> **DATA SUPPLIED**
BEGIN

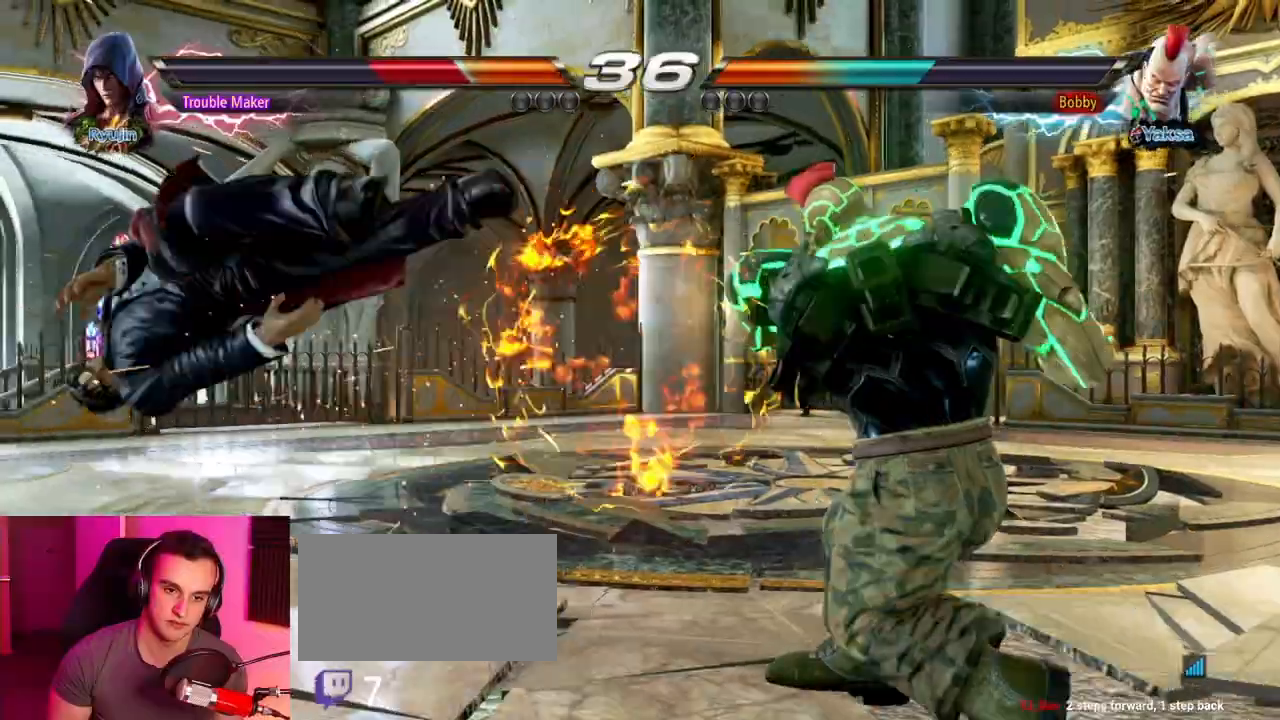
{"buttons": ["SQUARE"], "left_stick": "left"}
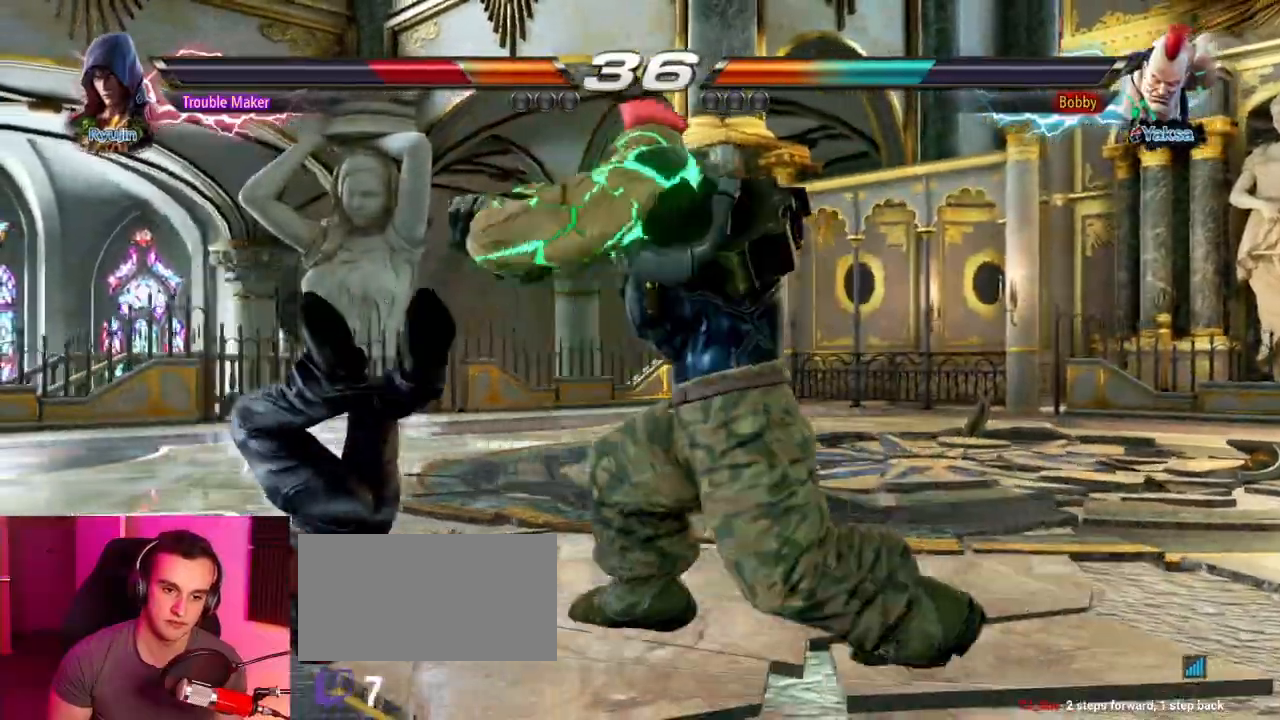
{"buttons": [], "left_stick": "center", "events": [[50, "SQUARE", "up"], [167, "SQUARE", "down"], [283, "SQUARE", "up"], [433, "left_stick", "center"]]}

END
BEGIN

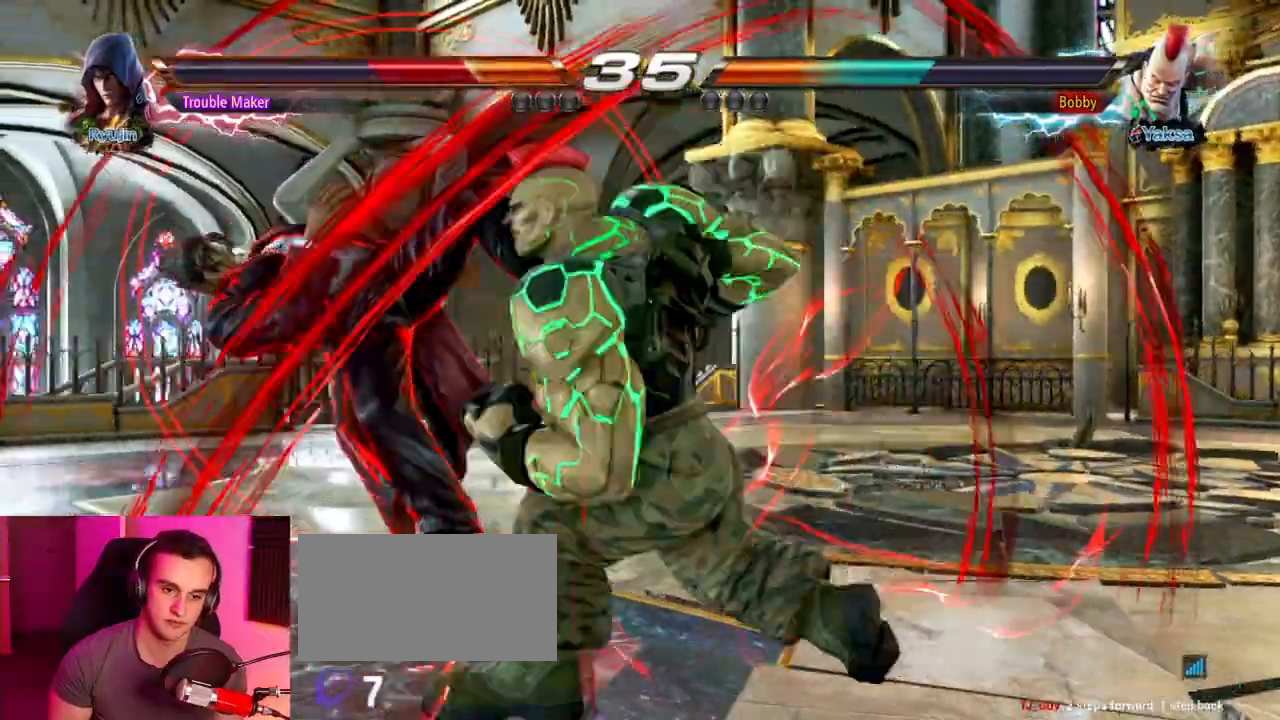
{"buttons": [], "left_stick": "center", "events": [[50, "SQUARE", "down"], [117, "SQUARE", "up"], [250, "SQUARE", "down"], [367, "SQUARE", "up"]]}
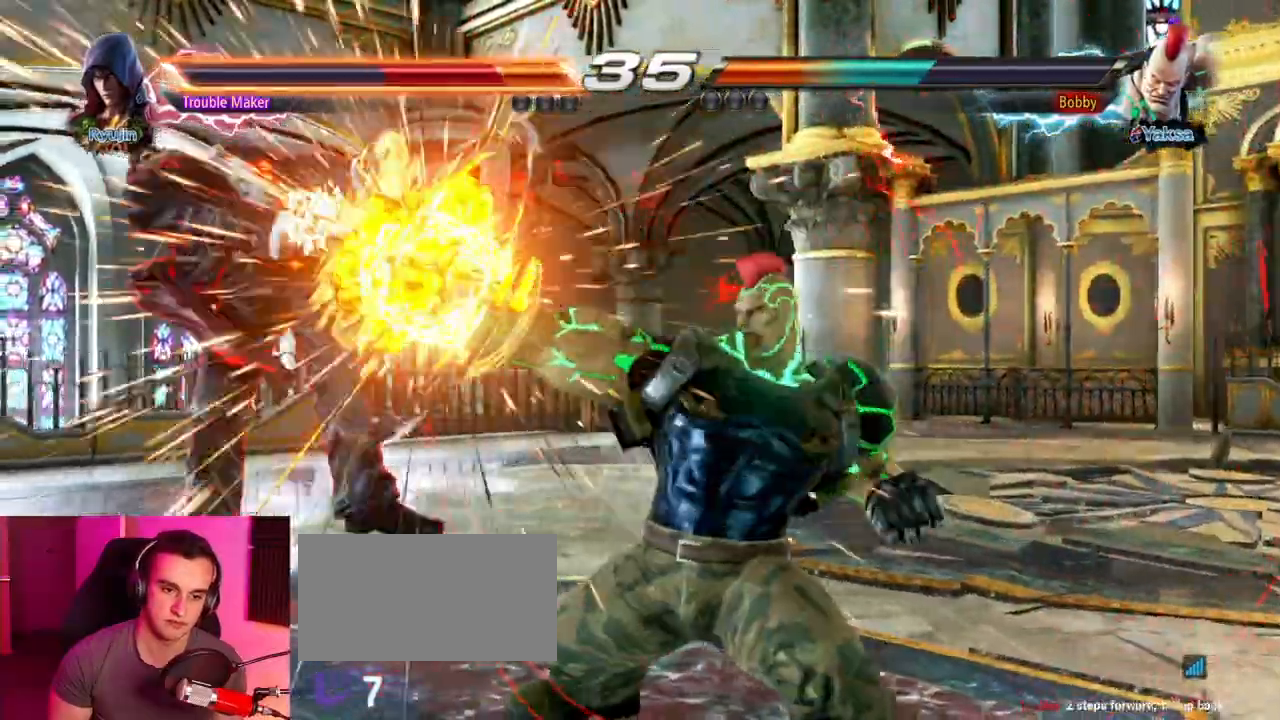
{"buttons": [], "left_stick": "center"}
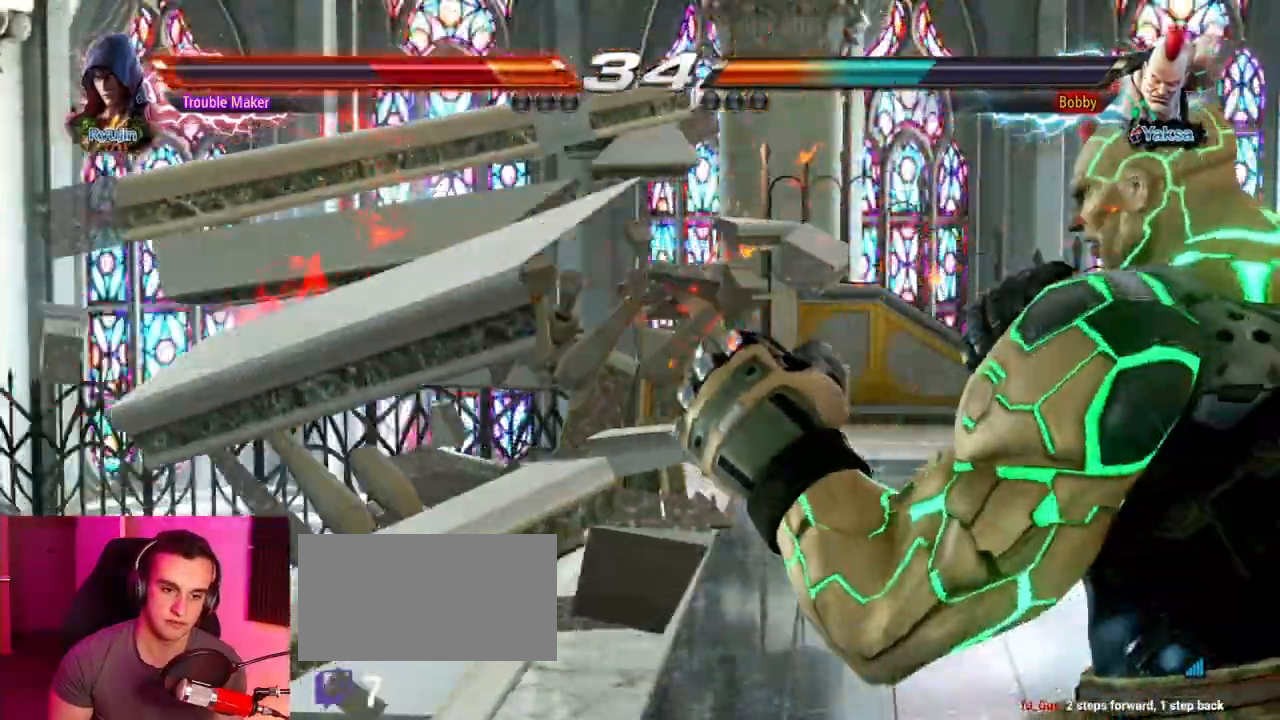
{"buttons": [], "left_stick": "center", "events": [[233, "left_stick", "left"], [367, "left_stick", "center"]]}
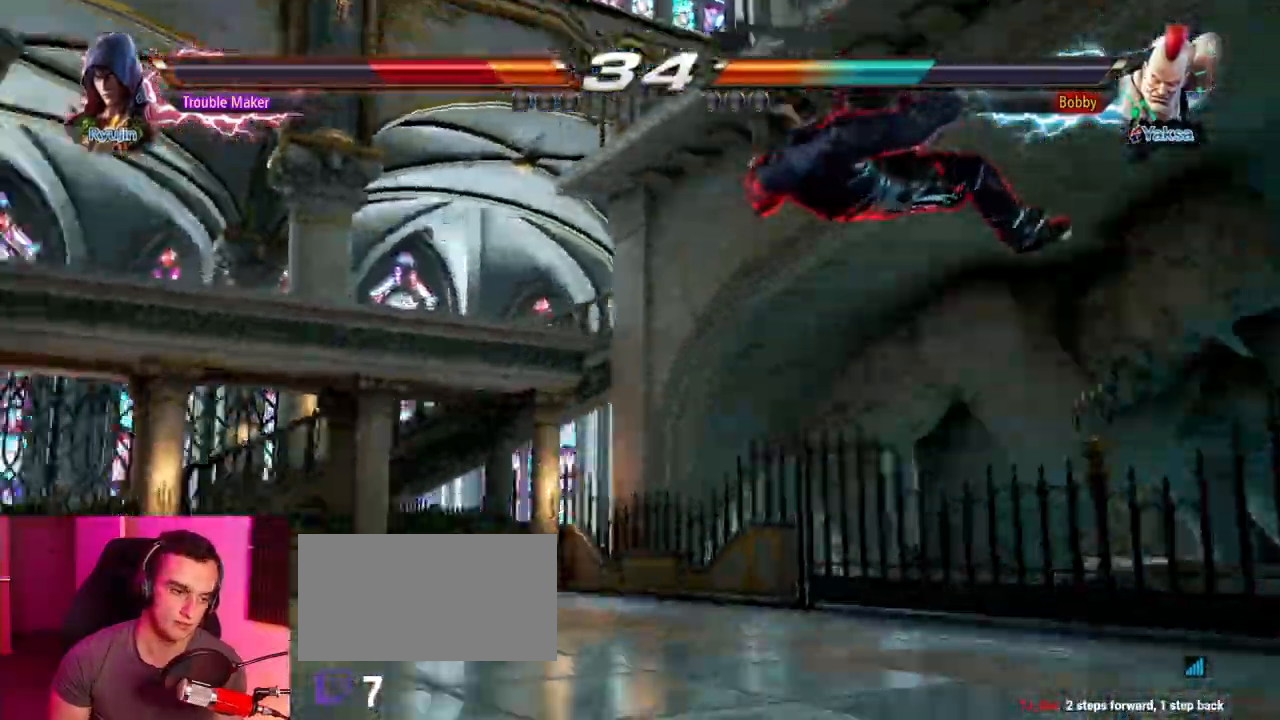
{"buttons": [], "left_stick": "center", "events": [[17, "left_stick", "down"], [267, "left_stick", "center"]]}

END
BEGIN

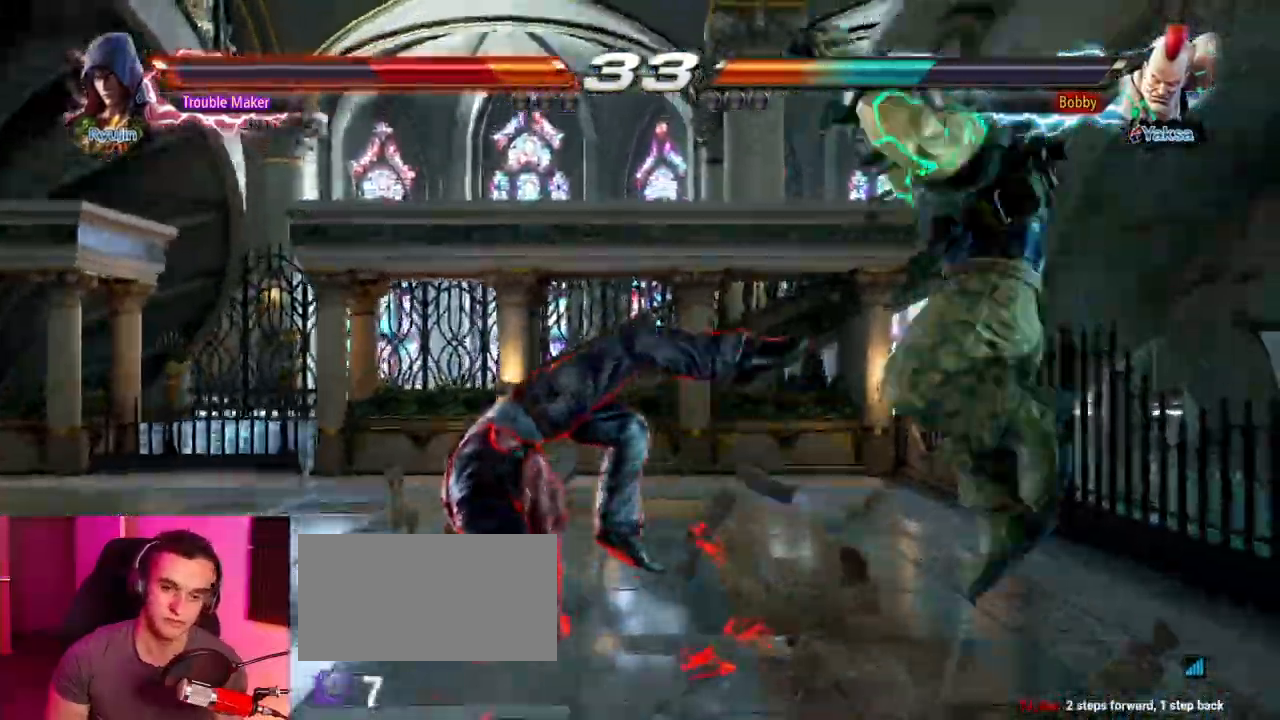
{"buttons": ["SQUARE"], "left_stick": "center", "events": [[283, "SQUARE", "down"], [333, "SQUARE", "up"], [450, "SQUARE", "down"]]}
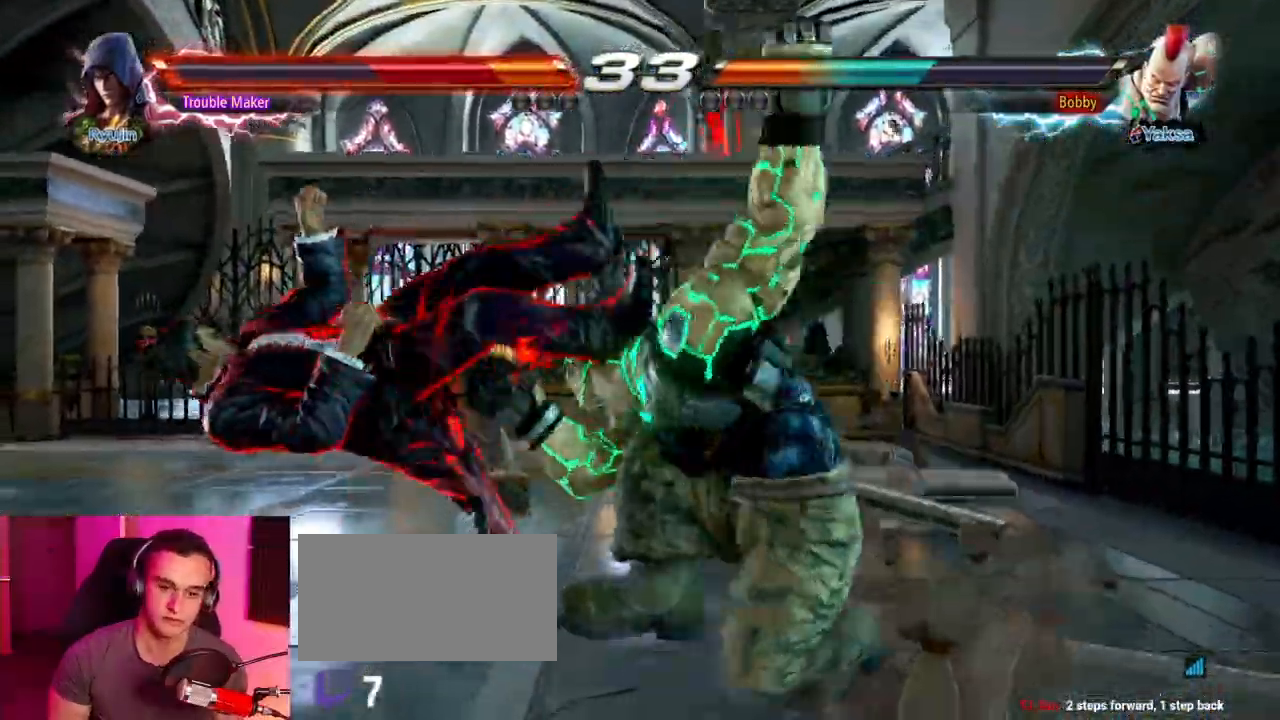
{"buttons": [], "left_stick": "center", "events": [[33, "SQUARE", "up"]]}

END

> **TASK OBJECTIVE**
What lines in the data include the string "down"? Copy each one.

> **ANSWER TO THIS EXERCISE**
{"buttons": [], "left_stick": "center", "events": [[50, "SQUARE", "up"], [167, "SQUARE", "down"], [283, "SQUARE", "up"], [433, "left_stick", "center"]]}
{"buttons": [], "left_stick": "center", "events": [[50, "SQUARE", "down"], [117, "SQUARE", "up"], [250, "SQUARE", "down"], [367, "SQUARE", "up"]]}
{"buttons": [], "left_stick": "center", "events": [[17, "left_stick", "down"], [267, "left_stick", "center"]]}
{"buttons": ["SQUARE"], "left_stick": "center", "events": [[283, "SQUARE", "down"], [333, "SQUARE", "up"], [450, "SQUARE", "down"]]}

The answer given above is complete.